Un peu d'air frais pour le bouillant général thaïlandais. La visite du chef de la junte et Premier ministre Prayuth Chan-ocha en Grande-Bretagne, puis, du 22 au 25 juin, en France, marque la relance des relations entre l'Union européenne et la Thaïlande, après un froid de plusieurs années. Le général bougon doit notamment rencontrer le président Emmanuel Macron lundi. Même si Paris et Londres continuent à insister sur un retour à un gouvernement civil élu après quatre ans de régime militaire, les perspectives d'une relance des relations économiques ont relégué au second plan les préoccupations vis-à-vis de la répression contre les libertés publiques en Thaïlande et la première exécution depuis 2009 d'un condamné à mort par injection.
Quelle est l’importance de ce déplacement européen pour la junte thaïlandaise ?
Pour la junte thaïlandaise, ce périple européen symbolise le dégel des relations avec les pays européens qui avaient suspendu toutes les visites officielles et les négociations sur un accord de libre-échange Union européenne-Thaïlande immédiatement après le coup d'Etat du 22 mai 2014. Les militaires thaïlandais sont très sensibles à l'image internationale du pays et la mise au ban de la Thaïlande pendant plus de trois ans par les pays occidentaux avait entaché la crédibilité du régime militaire. Cela renforce donc aussi la position de la junte vis-à-vis de la population thaïlandaise, parfois inquiète de la prépondérance prise par la Chine dans les relations internationales du royaume.
Le fait que la visite du général Prayuth en France démarre à Toulouse où une série d'accords va être finalisée entre la Thaïlande et Airbus, notamment celui portant sur l'achat d'un satellite d'observation Theos-II pour un montant de 185 millions d'euros, montrent la prédominance de l'économie sur le politique dans les relations bilatérales. L'Union européenne a toutefois insisté sur le fait que la conclusion d'un accord de libre-échange ne pourrait se faire qu'avec un gouvernement élu.
Quelle est la situation politique quatre ans après le coup d’Etat ?
La répression contre les libertés publiques, particulièrement la liberté d'expression et la liberté de rassemblement, persiste, même si la junte est suffisamment astucieuse pour ne pas dépasser certaines limites afin de préserver son image extérieure. Les étudiants qui s'opposent au régime sont ainsi arrêtés à chaque manifestation, puis rapidement libérés sous caution. Mais le harcèlement est permanent. Même les Thaïlandais qui soutiennent simplement des partis politiques opposés à la dictature sont intimidés par la police.
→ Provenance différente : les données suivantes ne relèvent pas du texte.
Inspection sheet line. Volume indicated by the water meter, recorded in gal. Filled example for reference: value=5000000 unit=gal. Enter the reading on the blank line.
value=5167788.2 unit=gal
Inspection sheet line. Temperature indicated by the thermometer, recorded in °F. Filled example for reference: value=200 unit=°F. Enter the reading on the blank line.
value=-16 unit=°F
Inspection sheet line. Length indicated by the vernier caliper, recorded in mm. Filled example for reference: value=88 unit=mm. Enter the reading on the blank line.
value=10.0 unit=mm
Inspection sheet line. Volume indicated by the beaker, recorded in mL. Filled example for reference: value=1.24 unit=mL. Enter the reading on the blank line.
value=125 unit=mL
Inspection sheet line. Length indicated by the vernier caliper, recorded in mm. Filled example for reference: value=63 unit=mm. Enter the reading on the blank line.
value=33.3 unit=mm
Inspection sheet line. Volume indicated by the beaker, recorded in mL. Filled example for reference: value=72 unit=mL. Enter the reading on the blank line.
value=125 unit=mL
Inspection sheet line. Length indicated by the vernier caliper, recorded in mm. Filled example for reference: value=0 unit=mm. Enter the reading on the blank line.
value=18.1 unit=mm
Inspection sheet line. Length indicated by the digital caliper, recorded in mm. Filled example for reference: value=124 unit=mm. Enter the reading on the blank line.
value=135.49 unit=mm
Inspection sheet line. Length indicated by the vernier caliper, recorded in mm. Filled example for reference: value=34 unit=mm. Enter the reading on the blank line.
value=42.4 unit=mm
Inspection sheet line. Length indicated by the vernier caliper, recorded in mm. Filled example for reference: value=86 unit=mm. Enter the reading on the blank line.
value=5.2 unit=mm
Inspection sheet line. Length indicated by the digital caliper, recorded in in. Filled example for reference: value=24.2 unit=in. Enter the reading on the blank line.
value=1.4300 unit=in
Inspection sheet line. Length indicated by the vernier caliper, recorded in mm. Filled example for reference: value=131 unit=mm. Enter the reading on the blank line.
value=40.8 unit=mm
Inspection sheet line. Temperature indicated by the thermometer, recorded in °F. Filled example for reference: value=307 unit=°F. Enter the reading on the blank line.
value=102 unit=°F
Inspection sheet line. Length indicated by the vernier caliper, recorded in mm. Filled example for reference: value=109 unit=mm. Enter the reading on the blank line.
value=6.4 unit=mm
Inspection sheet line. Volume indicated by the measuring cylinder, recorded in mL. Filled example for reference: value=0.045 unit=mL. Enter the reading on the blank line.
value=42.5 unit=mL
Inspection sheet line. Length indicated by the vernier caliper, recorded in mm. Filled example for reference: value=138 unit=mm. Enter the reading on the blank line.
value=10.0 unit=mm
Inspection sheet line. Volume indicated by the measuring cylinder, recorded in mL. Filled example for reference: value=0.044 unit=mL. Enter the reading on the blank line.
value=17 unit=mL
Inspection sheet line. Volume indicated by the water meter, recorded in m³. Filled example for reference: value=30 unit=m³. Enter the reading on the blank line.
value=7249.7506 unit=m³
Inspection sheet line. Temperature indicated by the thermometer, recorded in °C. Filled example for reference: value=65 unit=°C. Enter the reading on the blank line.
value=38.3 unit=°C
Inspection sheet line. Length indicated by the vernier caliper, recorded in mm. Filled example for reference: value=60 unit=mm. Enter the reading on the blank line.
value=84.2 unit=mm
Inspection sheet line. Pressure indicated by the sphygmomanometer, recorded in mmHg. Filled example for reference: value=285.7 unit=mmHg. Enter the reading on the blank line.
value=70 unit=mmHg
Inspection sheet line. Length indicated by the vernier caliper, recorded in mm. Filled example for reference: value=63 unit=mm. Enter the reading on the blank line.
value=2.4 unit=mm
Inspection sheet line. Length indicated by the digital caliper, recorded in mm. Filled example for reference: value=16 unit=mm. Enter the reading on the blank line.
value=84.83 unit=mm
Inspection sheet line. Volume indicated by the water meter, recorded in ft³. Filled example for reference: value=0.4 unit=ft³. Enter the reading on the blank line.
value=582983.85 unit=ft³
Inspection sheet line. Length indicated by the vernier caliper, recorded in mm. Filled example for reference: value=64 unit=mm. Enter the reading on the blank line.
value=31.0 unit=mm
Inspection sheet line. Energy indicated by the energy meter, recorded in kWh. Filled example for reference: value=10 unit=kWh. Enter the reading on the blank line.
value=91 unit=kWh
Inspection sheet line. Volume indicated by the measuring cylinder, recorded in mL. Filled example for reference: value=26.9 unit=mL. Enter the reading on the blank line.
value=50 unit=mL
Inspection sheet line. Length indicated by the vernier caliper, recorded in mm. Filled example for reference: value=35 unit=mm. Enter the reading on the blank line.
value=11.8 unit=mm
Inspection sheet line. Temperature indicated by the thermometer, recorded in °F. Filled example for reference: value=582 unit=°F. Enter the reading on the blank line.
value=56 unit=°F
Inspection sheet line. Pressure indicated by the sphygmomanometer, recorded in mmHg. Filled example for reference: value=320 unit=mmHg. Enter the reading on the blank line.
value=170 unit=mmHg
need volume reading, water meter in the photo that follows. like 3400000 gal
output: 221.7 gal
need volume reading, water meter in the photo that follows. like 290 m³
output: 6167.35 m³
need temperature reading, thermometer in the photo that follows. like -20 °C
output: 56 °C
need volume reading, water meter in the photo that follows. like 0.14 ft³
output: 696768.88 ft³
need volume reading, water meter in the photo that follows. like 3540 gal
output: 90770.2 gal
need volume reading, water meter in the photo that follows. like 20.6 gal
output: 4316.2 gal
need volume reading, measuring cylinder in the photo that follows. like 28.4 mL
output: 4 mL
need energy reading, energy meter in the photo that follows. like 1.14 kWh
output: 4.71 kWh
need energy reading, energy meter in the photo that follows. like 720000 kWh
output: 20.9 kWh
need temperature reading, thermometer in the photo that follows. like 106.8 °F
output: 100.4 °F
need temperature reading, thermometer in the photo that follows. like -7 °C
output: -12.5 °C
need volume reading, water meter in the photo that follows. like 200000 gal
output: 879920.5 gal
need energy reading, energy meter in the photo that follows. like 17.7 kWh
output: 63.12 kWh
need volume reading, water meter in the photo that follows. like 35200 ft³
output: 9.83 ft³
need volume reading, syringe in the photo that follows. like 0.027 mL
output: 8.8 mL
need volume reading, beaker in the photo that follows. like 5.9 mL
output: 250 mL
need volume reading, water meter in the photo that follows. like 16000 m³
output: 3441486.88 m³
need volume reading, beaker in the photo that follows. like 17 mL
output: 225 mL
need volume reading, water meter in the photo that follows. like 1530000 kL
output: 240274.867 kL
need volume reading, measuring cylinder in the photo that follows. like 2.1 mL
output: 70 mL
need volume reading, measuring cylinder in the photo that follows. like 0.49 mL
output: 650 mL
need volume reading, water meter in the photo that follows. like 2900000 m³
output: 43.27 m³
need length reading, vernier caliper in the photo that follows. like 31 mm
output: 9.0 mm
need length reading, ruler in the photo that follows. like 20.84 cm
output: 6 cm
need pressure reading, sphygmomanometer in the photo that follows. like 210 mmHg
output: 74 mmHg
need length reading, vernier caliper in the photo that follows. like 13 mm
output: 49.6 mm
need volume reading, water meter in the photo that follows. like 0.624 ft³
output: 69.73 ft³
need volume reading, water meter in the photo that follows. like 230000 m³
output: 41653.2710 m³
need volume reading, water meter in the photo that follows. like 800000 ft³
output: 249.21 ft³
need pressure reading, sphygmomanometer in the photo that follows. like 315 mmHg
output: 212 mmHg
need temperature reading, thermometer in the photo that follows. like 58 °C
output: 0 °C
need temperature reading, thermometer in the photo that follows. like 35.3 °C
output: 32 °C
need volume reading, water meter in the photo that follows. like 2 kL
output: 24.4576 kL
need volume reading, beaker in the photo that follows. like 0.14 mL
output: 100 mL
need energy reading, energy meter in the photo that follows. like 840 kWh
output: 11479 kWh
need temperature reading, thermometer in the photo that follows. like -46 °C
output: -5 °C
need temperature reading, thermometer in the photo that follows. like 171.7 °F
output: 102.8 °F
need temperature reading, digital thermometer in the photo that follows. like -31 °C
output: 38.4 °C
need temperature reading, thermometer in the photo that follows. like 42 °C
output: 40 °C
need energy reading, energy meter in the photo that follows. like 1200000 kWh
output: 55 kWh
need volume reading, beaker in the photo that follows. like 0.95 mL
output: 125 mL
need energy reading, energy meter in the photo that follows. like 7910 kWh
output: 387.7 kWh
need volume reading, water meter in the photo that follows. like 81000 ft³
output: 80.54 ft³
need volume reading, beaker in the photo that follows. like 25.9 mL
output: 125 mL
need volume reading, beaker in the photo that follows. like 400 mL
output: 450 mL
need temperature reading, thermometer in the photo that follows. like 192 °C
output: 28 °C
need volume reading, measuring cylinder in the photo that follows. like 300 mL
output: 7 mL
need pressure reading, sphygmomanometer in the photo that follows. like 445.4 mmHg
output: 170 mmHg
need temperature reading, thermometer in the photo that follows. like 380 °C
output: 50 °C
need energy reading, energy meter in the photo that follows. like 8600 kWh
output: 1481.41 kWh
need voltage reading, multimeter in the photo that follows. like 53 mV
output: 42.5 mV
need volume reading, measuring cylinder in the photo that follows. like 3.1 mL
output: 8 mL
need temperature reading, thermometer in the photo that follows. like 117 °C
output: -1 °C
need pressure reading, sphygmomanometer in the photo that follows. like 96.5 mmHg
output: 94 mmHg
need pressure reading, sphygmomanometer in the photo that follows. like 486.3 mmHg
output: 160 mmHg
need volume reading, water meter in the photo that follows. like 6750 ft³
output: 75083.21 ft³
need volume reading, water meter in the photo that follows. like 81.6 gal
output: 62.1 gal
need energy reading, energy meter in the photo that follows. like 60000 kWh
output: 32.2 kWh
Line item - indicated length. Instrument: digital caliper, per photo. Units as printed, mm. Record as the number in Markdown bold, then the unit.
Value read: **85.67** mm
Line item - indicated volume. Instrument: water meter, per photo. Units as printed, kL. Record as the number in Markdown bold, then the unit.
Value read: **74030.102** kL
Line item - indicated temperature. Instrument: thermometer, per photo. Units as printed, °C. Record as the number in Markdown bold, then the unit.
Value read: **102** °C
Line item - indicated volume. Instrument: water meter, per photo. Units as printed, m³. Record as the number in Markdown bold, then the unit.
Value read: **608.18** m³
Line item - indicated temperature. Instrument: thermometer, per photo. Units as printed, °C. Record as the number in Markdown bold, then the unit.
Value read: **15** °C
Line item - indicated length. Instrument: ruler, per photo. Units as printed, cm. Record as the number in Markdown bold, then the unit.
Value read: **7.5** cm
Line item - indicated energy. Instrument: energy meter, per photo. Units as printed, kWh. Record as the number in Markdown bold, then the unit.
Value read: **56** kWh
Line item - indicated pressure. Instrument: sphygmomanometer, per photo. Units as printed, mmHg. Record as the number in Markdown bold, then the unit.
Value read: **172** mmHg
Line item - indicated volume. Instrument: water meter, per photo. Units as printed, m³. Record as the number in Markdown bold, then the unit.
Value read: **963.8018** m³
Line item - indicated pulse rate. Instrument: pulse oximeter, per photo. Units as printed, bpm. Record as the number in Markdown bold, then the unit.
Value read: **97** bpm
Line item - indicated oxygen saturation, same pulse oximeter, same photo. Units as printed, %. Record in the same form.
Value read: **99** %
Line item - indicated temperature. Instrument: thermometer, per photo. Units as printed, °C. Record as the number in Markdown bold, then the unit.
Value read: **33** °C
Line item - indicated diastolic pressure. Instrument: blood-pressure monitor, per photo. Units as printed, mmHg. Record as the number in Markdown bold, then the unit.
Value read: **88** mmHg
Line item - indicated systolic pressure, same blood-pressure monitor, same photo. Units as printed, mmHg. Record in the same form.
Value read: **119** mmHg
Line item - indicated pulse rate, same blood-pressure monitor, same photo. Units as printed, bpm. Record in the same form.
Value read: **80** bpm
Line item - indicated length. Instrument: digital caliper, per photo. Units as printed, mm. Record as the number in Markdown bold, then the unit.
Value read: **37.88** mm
Du fait de scandales de corruption impliquant des militaires de haut rang, la popularité de la junte et donc celle du général Prayuth ont fortement chuté ces derniers mois. Récemment, les généraux ont particulièrement renforcé la répression sur les réseaux sociaux, faisant condamner à de lourdes peines de prison des militants prodémocratiques ou même de simples citoyens pour leurs commentaires critiques sur Facebook ou pour avoir simplement «aimé» ou «partagé» un post.
Comment se présentent les élections prévues en février prochain ?
Après de multiples promesses non tenues et d'incessants reports, les élections législatives devraient se tenir en février. La constitution rédigée par un comité choisi par les militaires et approuvée lors d'un référendum durant lequel il était interdit de faire campagne pour le «non» a mis en place un cadre qui doit permettre aux militaires de continuer à contrôler le pays après le scrutin. Un sénat de 250 membres, entièrement nommé par la junte, doit jouer un rôle clé lors de la sélection du Premier ministre – un rôle auquel le général Prayuth semble aspirer. Par ailleurs, la constitution met en place un plan stratégique sur vingt ans concocté par la junte et que devront respecter les gouvernements élus successifs sous peine de sanction pénale.
A quelques mois des élections, le régime militaire continue d'interdire les activités politiques pour tous les partis, mais le général Prayuth, sous couvert de programme de développement social dans les provinces, mène à travers le pays ce qui a tous les traits d'une campagne électorale intensive. Le modèle visé par la junte semble être celui d'un système où les libertés publiques sont réduites sous prétexte de «sécurité nationale» et «d'harmonie sociale» et où la dimension démocratique se réduit à la tenue d'élections strictement encadrées tous les quatre ans.